Thankfully, the boys are now back to physical school, but my days have not necessarily gotten any easier because of it. They have both been accepted to great schools, both are MAGNET programs for engineering (proud mama here). However, each school is far from the house and in opposite direction from each other. This makes my daily commute a disaster to say it nicely. It takes me half an hour to drop off the first kid, then another half an hour to drop off the second kid, and an hour to drive back home in the morning. And I have got to do it all over again at pick-up time in the afternoon. With the aggravation that the kids have extracurricular activities (science club, robotic team, competition practice) any day of the week and for some reason I never get to learn this in advance.
So, going back to the initial question, how is a typical day in my life?
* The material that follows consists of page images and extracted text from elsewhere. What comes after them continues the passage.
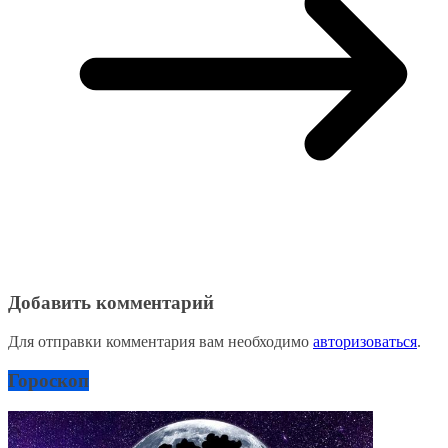
Добавить комментарий
Для отправки комментария вам необходимо
авторизоваться
.
Гороскоп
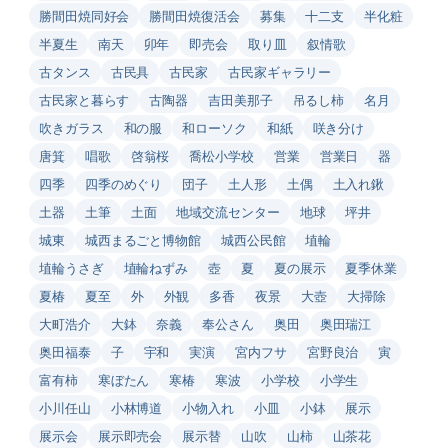
勝間田焼同好会
勝間田焼復活会
募集
十二支
半化粧
半夏生
南天
卯年
即売会
取り皿
叙情歌
古タンス
古民具
古民家
古民家ギャラリー
古民家と暮らす
古陶器
吉田美那子
吊るし柿
名月
吹きガラス
和の服
和ローソク
和紙
咲き分け
唐箕
唱歌
啓翁桜
喬松小学校
営業
営業日
器
四季
四季のめぐり
団子
土人形
土偶
土入れ鍬
土器
土筆
土面
地域交流センター
地球
坪井
城東
城西まるごと博物館
城西公民館
埴輪
埴輪うさぎ
埴輪ねずみ
壺
夏
夏の展示
夏季休業
夏椿
夏至
外
外観
多香
夜景
大壺
大掃除
大町浩介
大鉢
奈義
奉公さん
奥田
奥田瑞江
奥田福泰
子
宇和
実演
宮内フサ
宮野良治
寅
富有柿
寒ぼたん
寒椿
寒波
小学校
小学生
小川任山
小林博道
小物入れ
小皿
小鉢
展示
展示会
展示即売会
展示替
山吹
山柿
山茶花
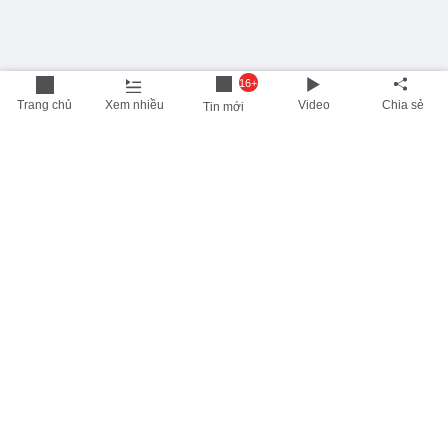
16+
Trang chủ
Xem nhiều
Video
Chia sẻ
Tin mới
THÔNG TIN HỮU ÍCH
Cập nhật nhanh các thông tin được quan tâm mỗi ngày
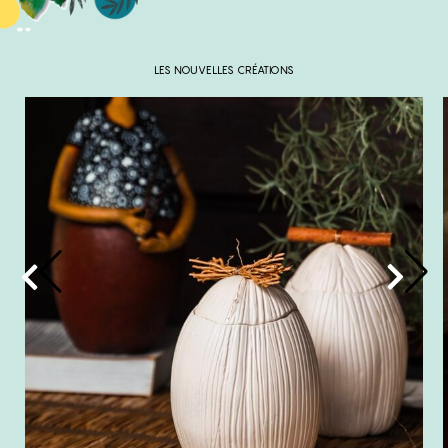
LES NOUVELLES CRÉATIONS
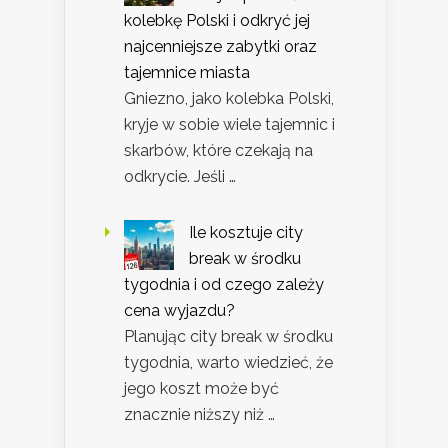
kolebkę Polski i odkryć jej
najcenniejsze zabytki oraz
tajemnice miasta
Gniezno, jako kolebka Polski,
kryje w sobie wiele tajemnic i
skarbów, które czekają na
odkrycie. Jeśli …
Ile kosztuje city
break w środku
tygodnia i od czego zależy
cena wyjazdu?
Planując city break w środku
tygodnia, warto wiedzieć, że
jego koszt może być
znacznie niższy niż …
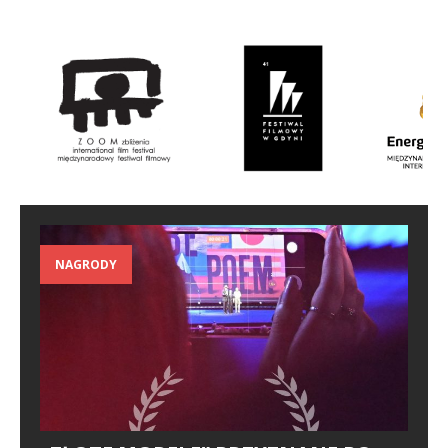
NAGRODY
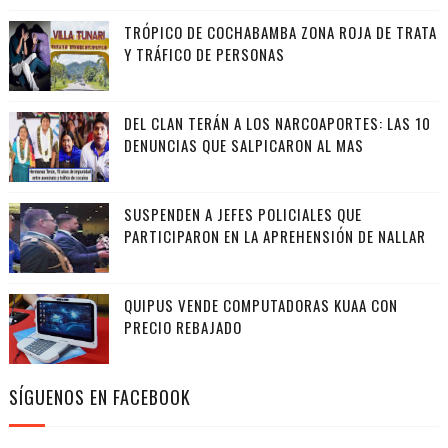
TRÓPICO DE COCHABAMBA ZONA ROJA DE TRATA
Y TRÁFICO DE PERSONAS
DEL CLAN TERÁN A LOS NARCOAPORTES: LAS 10
DENUNCIAS QUE SALPICARON AL MAS
SUSPENDEN A JEFES POLICIALES QUE
PARTICIPARON EN LA APREHENSIÓN DE NALLAR
QUIPUS VENDE COMPUTADORAS KUAA CON
PRECIO REBAJADO
SÍGUENOS EN FACEBOOK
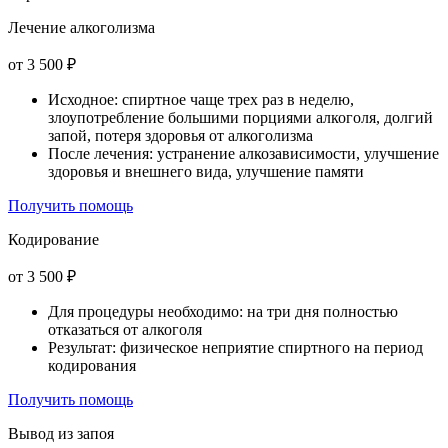
Лечение алкоголизма
от 3 500 ₽
Исходное: спиртное чаще трех раз в неделю,
злоупотребление большими порциями алкоголя, долгий
запой, потеря здоровья от алкоголизма
После лечения: устранение алкозависимости, улучшение
здоровья и внешнего вида, улучшение памяти
Получить помощь
Кодирование
от 3 500 ₽
Для процедуры необходимо: на три дня полностью
отказаться от алкоголя
Результат: физическое неприятие спиртного на период
кодирования
Получить помощь
Вывод из запоя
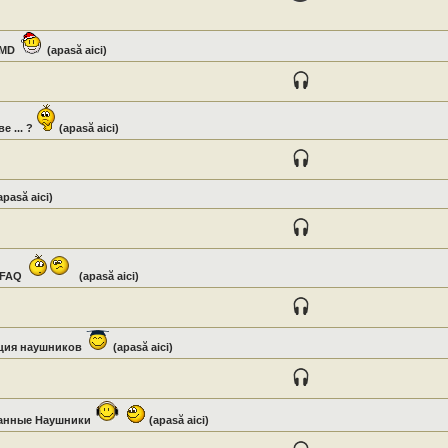
TMD
(apasă aici)
е ... ?
(apasă aici)
apasă aici)
e FAQ
(apasă aici)
ция наушников
(apasă aici)
анные Наушники
(apasă aici)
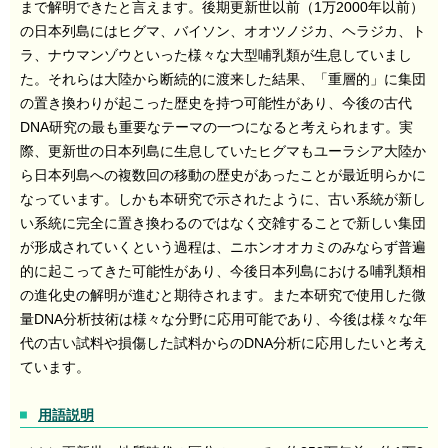
まで解明できたと言えます。後期更新世以前（1万2000年以前）
の日本列島にはヒグマ、バイソン、オオツノジカ、ヘラジカ、ト
ラ、ナウマンゾウといった様々な大型哺乳類が生息していまし
た。それらは大陸から断続的に渡来した結果、「重層的」に集団
の置き換わりが起こった歴史を持つ可能性があり、今後の古代
DNA研究の最も重要なテーマの一つになると考えられます。実
際、更新世の日本列島に生息していたヒグマもユーラシア大陸か
ら日本列島への複数回の移動の歴史があったことが最近明らかに
なっています。しかも本研究で示されたように、古い系統が新し
い系統に完全に置き換わるのではなく交雑することで新しい集団
が形成されていくという過程は、ニホンオオカミのみならず普遍
的に起こってきた可能性があり、今後日本列島における哺乳類相
の進化史の解明が進むと期待されます。また本研究で使用した微
量DNA分析技術は様々な分野に応用可能であり、今後は様々な年
代の古い試料や損傷した試料からのDNA分析に応用したいと考え
ています。
用語説明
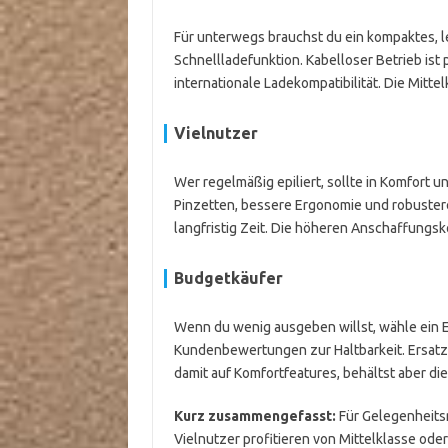
Für unterwegs brauchst du ein kompaktes, le
Schnellladefunktion. Kabelloser Betrieb ist
internationale Ladekompatibilität. Die Mittel
Vielnutzer
Wer regelmäßig epiliert, sollte in Komfort 
Pinzetten, bessere Ergonomie und robuster
langfristig Zeit. Die höheren Anschaffungsk
Budgetkäufer
Wenn du wenig ausgeben willst, wähle ein E
Kundenbewertungen zur Haltbarkeit. Ersatzk
damit auf Komfortfeatures, behältst aber di
Kurz zusammengefasst:
Für Gelegenheitsn
Vielnutzer profitieren von Mittelklasse ode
It starts very early, fulfilling my mom duties by taking the kids to school. Then coming back home (yes, still working from home) to take a morning walk with the dog and my mom, who has recently moved to live with us and really enjoys feeding the ducks in the neighborhood’s pond. Then I get to work. Between meetings, designing for my various projects or reviewing and coordinating submittals and RFI for the projects currently in construction my day flies, and before you know it, it is time to drop everything and run to pick up the boys from school and be surprised with the daily extra-activities nobody thought cool to inform mom about. Then I come back home to work again and to finish my never-ending to-do list. In any typical day, I would probably have a board meeting or a planning call for any of my multiple volunteer commitments. I am very involved in the community and I am part of the professional organizations related to my field. It appears there is never enough time in a day to wear all the hats I own. Things overlap… a lot. There are many meetings I need to take on the go. And there are days the kids have to wait a bit longer because I need a few more minutes to get something out of my inbox. There are also few nights I might need to stay up reviewing papers for a competition or preparing for a presentation for an outreach activity next day. Rarely an easy day, and never a predictable day.
Is there a way I could make my life easier? Probably, yes. I could cut back or even cease my volunteer work, but that would make me enormously unhappy. I absolutely love the outreach work I do. I feel it is our duty as engineers to help bring the next generation onboard, and of course, I enjoy interacting with students and getting energized by their curiosity. I could transfer the kids to a single school near home, but that wouldn’t help them academically and professionally, and I want to give them the best opportunities I possibly can. I could ask my supervisor to ease my work load, but I really enjoy all my projects knowing they are making an impact in our environment and bringing solutions to the community we served. Again, could I make my days easier? Yes, but I why?